Dear White People
Dear White People: It's not all about you.
I mean, I get it. The title of writer-director Justin Simien's feature debut, "Dear White People" might give you the idea it's all about you. The trailer — with its clips of a fictional radio show by the same name where the DJ calls out white people for their clueless condescension toward black people — might have given you that idea as well. And maybe with so much heated debate about Ferguson, the Trayvon Martin case and race relations in America lately, you're starting to feel a little persecuted.
Well, get over it, because "Dear White People" is a whip-smart comedy about racial politics that, like real life, is never as simple as black versus white.
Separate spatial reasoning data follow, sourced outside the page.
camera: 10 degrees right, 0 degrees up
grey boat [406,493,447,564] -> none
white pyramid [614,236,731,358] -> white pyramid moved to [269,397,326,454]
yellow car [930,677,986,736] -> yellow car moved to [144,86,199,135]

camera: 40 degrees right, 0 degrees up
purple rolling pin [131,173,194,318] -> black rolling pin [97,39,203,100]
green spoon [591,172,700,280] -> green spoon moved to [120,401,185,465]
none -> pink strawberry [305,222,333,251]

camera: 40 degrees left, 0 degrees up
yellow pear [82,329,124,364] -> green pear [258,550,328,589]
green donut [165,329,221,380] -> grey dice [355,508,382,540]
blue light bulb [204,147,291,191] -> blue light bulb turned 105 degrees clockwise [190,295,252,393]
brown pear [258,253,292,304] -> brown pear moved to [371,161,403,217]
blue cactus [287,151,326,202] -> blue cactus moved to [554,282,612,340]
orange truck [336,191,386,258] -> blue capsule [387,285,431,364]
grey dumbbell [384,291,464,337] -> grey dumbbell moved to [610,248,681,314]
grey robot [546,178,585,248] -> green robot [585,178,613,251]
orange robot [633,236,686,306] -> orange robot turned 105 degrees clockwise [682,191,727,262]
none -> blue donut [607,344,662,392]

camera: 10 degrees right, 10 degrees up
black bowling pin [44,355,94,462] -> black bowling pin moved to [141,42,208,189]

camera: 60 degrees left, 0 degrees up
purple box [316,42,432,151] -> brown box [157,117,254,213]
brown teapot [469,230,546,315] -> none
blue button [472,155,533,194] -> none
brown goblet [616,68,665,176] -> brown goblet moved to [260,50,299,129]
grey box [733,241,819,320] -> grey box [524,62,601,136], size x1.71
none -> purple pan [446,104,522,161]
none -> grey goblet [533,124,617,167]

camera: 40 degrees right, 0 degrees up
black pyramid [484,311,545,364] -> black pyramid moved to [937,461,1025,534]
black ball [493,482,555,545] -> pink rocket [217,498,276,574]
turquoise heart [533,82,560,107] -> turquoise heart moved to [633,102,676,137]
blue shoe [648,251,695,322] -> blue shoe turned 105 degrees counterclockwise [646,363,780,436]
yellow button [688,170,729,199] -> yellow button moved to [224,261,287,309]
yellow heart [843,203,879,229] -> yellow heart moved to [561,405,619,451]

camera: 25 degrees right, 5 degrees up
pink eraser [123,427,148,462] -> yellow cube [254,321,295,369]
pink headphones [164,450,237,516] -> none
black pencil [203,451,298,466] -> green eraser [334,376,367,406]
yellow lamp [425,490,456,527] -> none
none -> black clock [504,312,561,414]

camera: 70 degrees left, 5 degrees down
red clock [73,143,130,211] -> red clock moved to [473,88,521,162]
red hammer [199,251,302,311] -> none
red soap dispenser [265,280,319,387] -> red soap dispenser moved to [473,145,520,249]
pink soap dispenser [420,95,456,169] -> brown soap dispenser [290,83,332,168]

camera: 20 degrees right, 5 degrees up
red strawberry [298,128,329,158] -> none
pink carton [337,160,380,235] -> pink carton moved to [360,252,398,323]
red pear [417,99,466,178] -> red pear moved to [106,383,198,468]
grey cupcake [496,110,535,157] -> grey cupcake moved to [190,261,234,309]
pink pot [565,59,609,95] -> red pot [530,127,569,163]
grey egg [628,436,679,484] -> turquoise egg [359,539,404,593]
This film is much more interested in directly addressing black audiences about themselves than it is in exposing white audiences to the truth about race relations (although it does a pretty good job of that, too).
The film centers around four black students at fictional Winchester University, an Ivy League school and home to traditionally black residence hall Armstrong-Foster. Samantha White (Tessa Thompson) is a social justice warrior whose controversial radio gives the film its name. She gives her media studies professor a 15-page treatise on how "Gremlins" is about suburban white fear of black culture ("The Gremlins are loud, talk in slang, are addicted to fried chicken and freak out when you get their hair wet") and becomes the head of Armstrong-Foster in an election her allies in the Black Student Union help rig. She defeats Troy Fairbanks (Brandon P. Bell), an immaculate political science major being groomed by his father, Winchester University's Dean of Students (Dennis Haysbert), into a young Barack Obama type. Colandrea "Coco" Conners (Teyonah Parris) is an ambitious video blogger who rejects her South Side Chicago roots and claims to prefer dating white men. Finally, Lionel Higgins (Tyler James Higgins) is a new arrival at Armstrong-Foster, an awkward gay reporter who self-deprecatingly points out that the fact he likes Mumford & Sons and Robert Altman movies doesn't help him fit in with the other black students.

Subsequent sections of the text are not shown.